Since arriving in Cairo, we have visited the Great Pyramids and Sphinx of Giza, which seem impossibly huge even by today's construction standards. The largest of the pyramids, the Great Pyramid of Cheops, was finished around 2690 B.C. and is one of the Seven Wonders of the Ancient World. It stretches 448 feet into the sky, with a base that covers an area of 13 acres. As with each pyramid, this one was built to house and preserve the mummified body of a single pharaoh for eternity.
Unfortunately, tomb robbers didn't have much trouble finding these pyramids and others built around the country, and many were looted within years of completion, eventually leading the pharaohs to build underground tombs in what came to be called the Valley of the Kings.
We've also visited the Khan El Khalili, one of the oldest bazaars in the world. The narrow alleys house hundreds of shops selling almost anything imaginable, and one of the many restaurants, El Fishawy, has reportedly been open continuously, day and night, for more than 200 years.
We dropped by the City of the Dead, a walled 4-mile-long cemetery filled with tombs, crypts and coffins, and more than 1 million living residents. The burgeoning poor population and nationwide housing crisis have resulted in an influx of people who sleep in tombs, dry laundry on strings hung between headstones and use grave markers as desks.
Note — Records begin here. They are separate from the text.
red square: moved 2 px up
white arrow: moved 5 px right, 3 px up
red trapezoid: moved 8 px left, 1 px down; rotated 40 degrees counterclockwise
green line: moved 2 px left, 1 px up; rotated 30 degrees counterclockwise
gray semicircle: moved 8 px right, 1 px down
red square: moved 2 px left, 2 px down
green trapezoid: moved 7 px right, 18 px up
In Old Cairo, we toured an ancient Christian church, a mosque and a synagogue that are all within easy walking distance of each other. Before the advent of Islam in the seventh century, Christianity was the most widely practiced religion in Egypt. Today the country is about 80 to 90 percent Islamic and 5 to 10 percent Christian, with a tiny Jewish community and numerous other religions represented. From what we saw, the various religions coexist peacefully under Egypt's moderate government.
Tomorrow we'll return to the New World, which will undoubtedly seem even newer than when we left. We will bid a fond farewell to Hany, our friend and Egyptologist extraordinaire, who guided and enlightened our group as we toured the land that he loves so dearly. More than a little of his appreciation for antiquity and the Golden Age of the Pharaohs rubbed off on us.
I will remember the sands of the Sahara, the hot sun on my face, and the life-giving Nile. And I'll remember my visit to the Royal Mummy Room and this mute fellow before me who was called Ramses II. When much of the world was in darkness and chaos, he ruled in prosperity and erected magnificent structures that are still celebrated 31 centuries later.
Time and Hollywood have not been kind to him since, but for that brief moment when his eyes were open, he saw his empire shine brighter than all the rest.